# Oliva



## CaroleLeigh (Apr 11, 2015)

Hi, my name is Carole and I am looking to buy a property in Oliva to use initially as a holiday home but with the longterm plan of moving there.
I am hoping to visit the area in the next couple of weeks to view properties and would be grateful for any advice ex-pats can give me as I feel slightly bewildered by all the information on line.
Also, as I will not be driving in Spain I wondered whether there any airport pick-up services at reasonable rates. I have been looking at train services but as my flight would arrive at night I am concerned I may get stuck if there are any delays.
Many thanks for taking the time to read this.


----------



## sat (Jul 20, 2008)

Hello Carole,

There are no trains to Oliva - closest rail station is Gandia.

Oliva - depends what you want, in the town, in the old town, at the beach, on one of the urbanisations....and exactly what advice you are after...

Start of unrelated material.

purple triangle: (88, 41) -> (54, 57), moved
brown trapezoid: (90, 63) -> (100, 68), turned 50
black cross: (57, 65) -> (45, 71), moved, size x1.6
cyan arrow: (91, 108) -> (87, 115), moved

If you are on Facebook, ask questions on the "Oliva Tattler" page...


----------



## CaroleLeigh (Apr 11, 2015)

Hi, thanks for replying. I realise Oliva has no train station and I would have to get the bus from Gandia. I am concerned that if my flight is late I may get stuck either in Valencia or in Gandia after the buses have stopped running for the night. I haven't visited this area before but I have visited Cabo Palos in Murcia many times and there is a network of expats there who do airport pickups cheaper than local taxis - I wondered if Oliva has a similar thing?
As for advice, I am just asking generally what it is like to live there, are there any issues I should be aware of when looking at properties etc.
Unfortunately I am not on facebook.


----------



## xabiaxica (Jun 23, 2009)

CaroleLeigh said:


> Hi, thanks for replying. I realise Oliva has no train station and I would have to get the bus from Gandia. I am concerned that if my flight is late I may get stuck either in Valencia or in Gandia after the buses have stopped running for the night. I haven't visited this area before but I have visited Cabo Palos in Murcia many times and there is a network of expats there who do airport pickups cheaper than local taxis - I wondered if Oliva has a similar thing?
> As for advice, I am just asking generally what it is like to live there, are there any issues I should be aware of when looking at properties etc.
> Unfortunately I am not on facebook.


There might well be expats doing cheap airport runs. If so, please be aware that they are almost certainly illegal, as in unlicensed and uninsured. The police are seriously cracking down on this now.


----------